Freud received his doctor of medicine degree at the age of twenty-four. He fell in love and wanted to marry, but the salaries available to a young scientist could not support a wife and family. He had met Martha Bernays, the daughter of a well-known Hamburg family, when he was twenty-six; they were engaged two months later. They were separated during most of the four years which preceded their marriage, and married in 1887. Of their six children, a daughter, Anna, would become one of her father's most famous followers.

Freud spent three years as a resident physician in the famous Allgemeine Krankenhaus, a general hospital and the medical center of Vienna. He spent five months in the psychiatry (the area of medicine involving emotional and mental health) department headed by Theodor Meynert. Psychiatry at this time was rigid and descriptive. The psychological meaning of behavior was not itself considered important; behavior was only a set of symptoms to be studied in order to understand the structures of the brain. Freud's later work changed this attitude.

Freud, during the last part of his residency, received some money to pursue his neurological (having to do with the nervous system) studies abroad. He spent four months at the Salpêtrière clinic in Paris, France, studying under the neurologist (a person who studies the nervous system and treats people with neurological problems) Jean Martin Charcot (1825-1893).
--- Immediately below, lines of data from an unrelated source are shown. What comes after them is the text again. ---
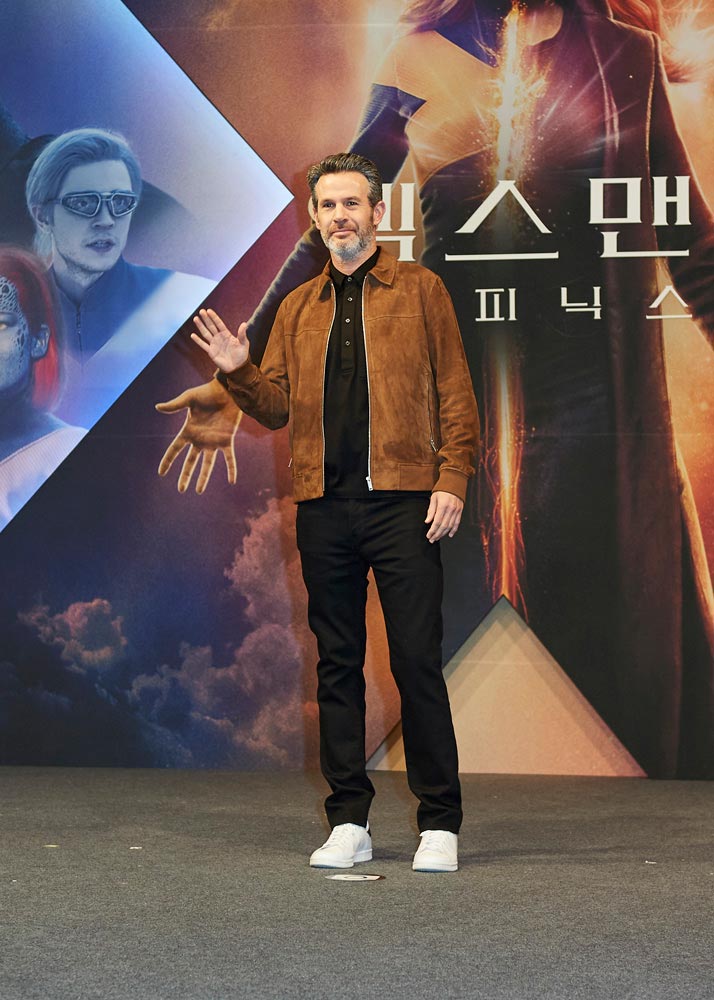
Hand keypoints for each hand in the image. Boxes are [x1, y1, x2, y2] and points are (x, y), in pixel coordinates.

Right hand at [156, 378, 242, 492]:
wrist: (227, 391)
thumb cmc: (207, 392)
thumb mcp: (188, 398)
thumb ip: (175, 406)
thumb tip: (157, 407)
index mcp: (189, 431)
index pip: (175, 449)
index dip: (168, 461)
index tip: (161, 473)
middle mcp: (200, 439)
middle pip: (190, 462)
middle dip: (185, 476)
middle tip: (181, 489)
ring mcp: (213, 441)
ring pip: (207, 464)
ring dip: (203, 478)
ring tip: (198, 491)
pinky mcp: (227, 440)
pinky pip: (229, 458)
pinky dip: (231, 469)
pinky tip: (232, 481)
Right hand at [191, 308, 248, 372]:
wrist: (238, 368)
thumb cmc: (242, 355)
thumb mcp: (244, 344)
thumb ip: (242, 334)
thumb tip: (244, 324)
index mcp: (226, 334)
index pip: (219, 324)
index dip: (214, 317)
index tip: (209, 310)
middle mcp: (219, 338)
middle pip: (211, 326)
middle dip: (206, 319)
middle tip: (201, 311)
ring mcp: (214, 344)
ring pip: (206, 333)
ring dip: (200, 326)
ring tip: (195, 318)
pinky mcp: (211, 352)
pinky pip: (203, 345)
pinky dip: (198, 341)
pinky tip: (193, 335)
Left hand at [425, 491, 463, 542]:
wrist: (455, 482)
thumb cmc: (442, 489)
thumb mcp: (434, 498)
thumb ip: (431, 510)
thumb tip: (427, 521)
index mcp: (443, 506)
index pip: (437, 522)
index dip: (432, 530)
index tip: (428, 535)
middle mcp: (451, 509)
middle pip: (444, 526)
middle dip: (437, 534)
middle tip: (432, 539)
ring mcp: (457, 510)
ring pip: (450, 526)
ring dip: (444, 534)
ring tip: (438, 538)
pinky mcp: (460, 511)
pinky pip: (457, 523)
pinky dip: (454, 530)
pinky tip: (449, 535)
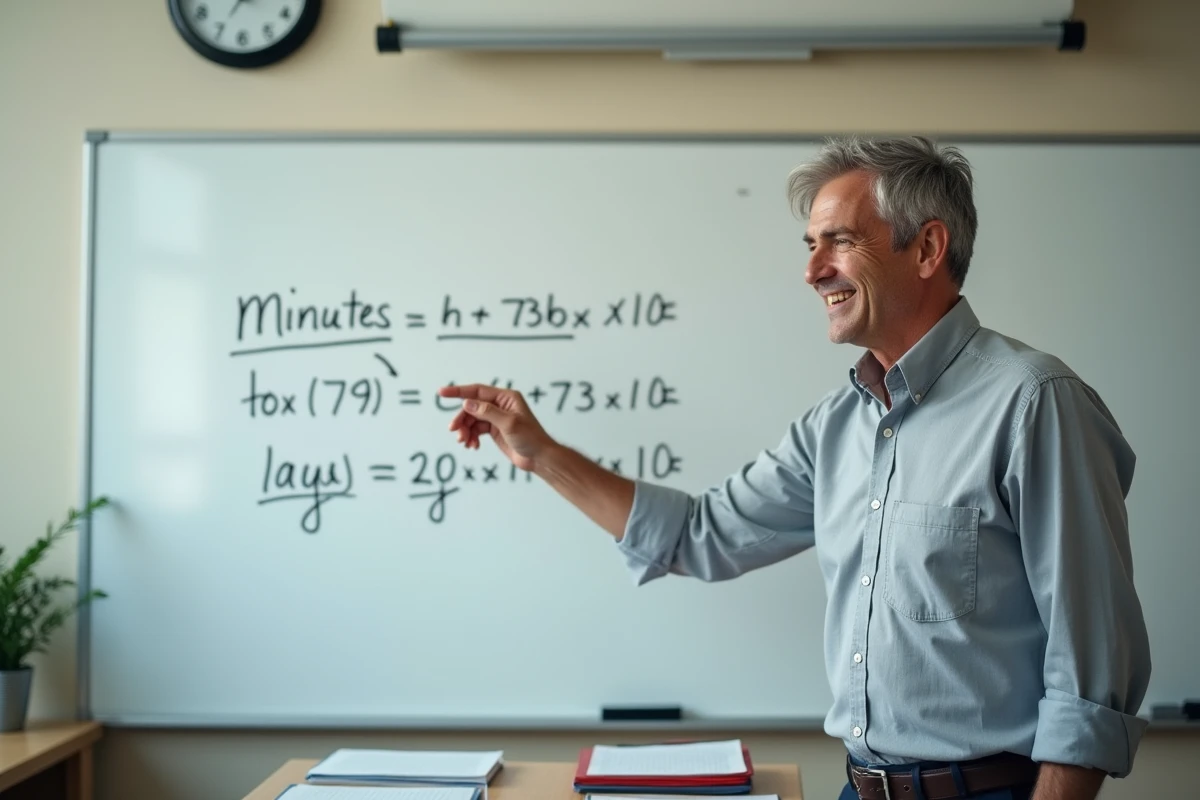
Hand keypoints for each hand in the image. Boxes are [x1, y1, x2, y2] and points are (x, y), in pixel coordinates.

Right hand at [439, 384, 555, 471]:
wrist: (539, 458)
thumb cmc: (530, 438)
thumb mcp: (509, 424)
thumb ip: (487, 412)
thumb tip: (467, 403)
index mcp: (506, 398)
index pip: (477, 390)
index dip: (458, 391)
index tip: (441, 392)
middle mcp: (500, 405)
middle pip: (472, 407)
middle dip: (461, 419)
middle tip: (454, 431)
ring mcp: (496, 418)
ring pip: (472, 420)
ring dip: (465, 430)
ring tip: (465, 442)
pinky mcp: (494, 430)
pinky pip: (476, 430)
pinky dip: (471, 437)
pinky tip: (473, 446)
Here, Freud first became interested in hysteria (an illness in which a person complains of physical symptoms without a medical cause) and Charcot's demonstration of its psychological origins.

Beginning of psychoanalysis

Freud returned to Vienna, established himself in the private practice of neurology, and married. He soon devoted his efforts to the treatment of hysterical patients with the help of hypnosis (the act of bringing about a change in a person's attention which results in a change in their bodily experiences), a technique he had studied under Charcot. Joseph Breuer (1857-1939), an older colleague (a partner or an associate in the same area of interest), told Freud about a hysterical patient whom he had treated successfully by hypnotizing her and then tracing her symptoms back to traumatic (emotionally stressful) events she had experienced at her father's deathbed. Breuer called his treatment "catharsis" and traced its effectiveness to the release of "pent-up emotions." Freud's experiments with Breuer's technique were successful. Together with Breuer he published Studies on Hysteria (1895). At the age of thirty-nine Freud first used the term "psychoanalysis," (a way to treat certain mental illnesses by exposing and discussing a patient's unconscious thoughts and feelings) and his major lifework was well under way.

At about this time Freud began a unique project, his own self-analysis (the act of studying or examining oneself), which he pursued primarily by analyzing his dreams. A major scientific result was The Interpretation of Dreams (1901). By the turn of the century Freud had developed his therapeutic (having to do with treating a mental or physical disability) technique, dropping the use of hypnosis and shifting to the more effective and more widely applicable method of "free association." on various aspects of human behavior. He recognized that the most powerful among the unconscious forces, which lead to neuroses (mental disorders), are the sexual desires of early childhood that have been shut out from conscious awareness, yet have preserved their powerful force within the personality. He described his highly debatable views concerning the early experiences of sexuality in Three Essays on the Theory of Sexuality (1905), a work that first met violent protest, but was gradually accepted by practically all schools of psychology (the area of science involving the study of the mind).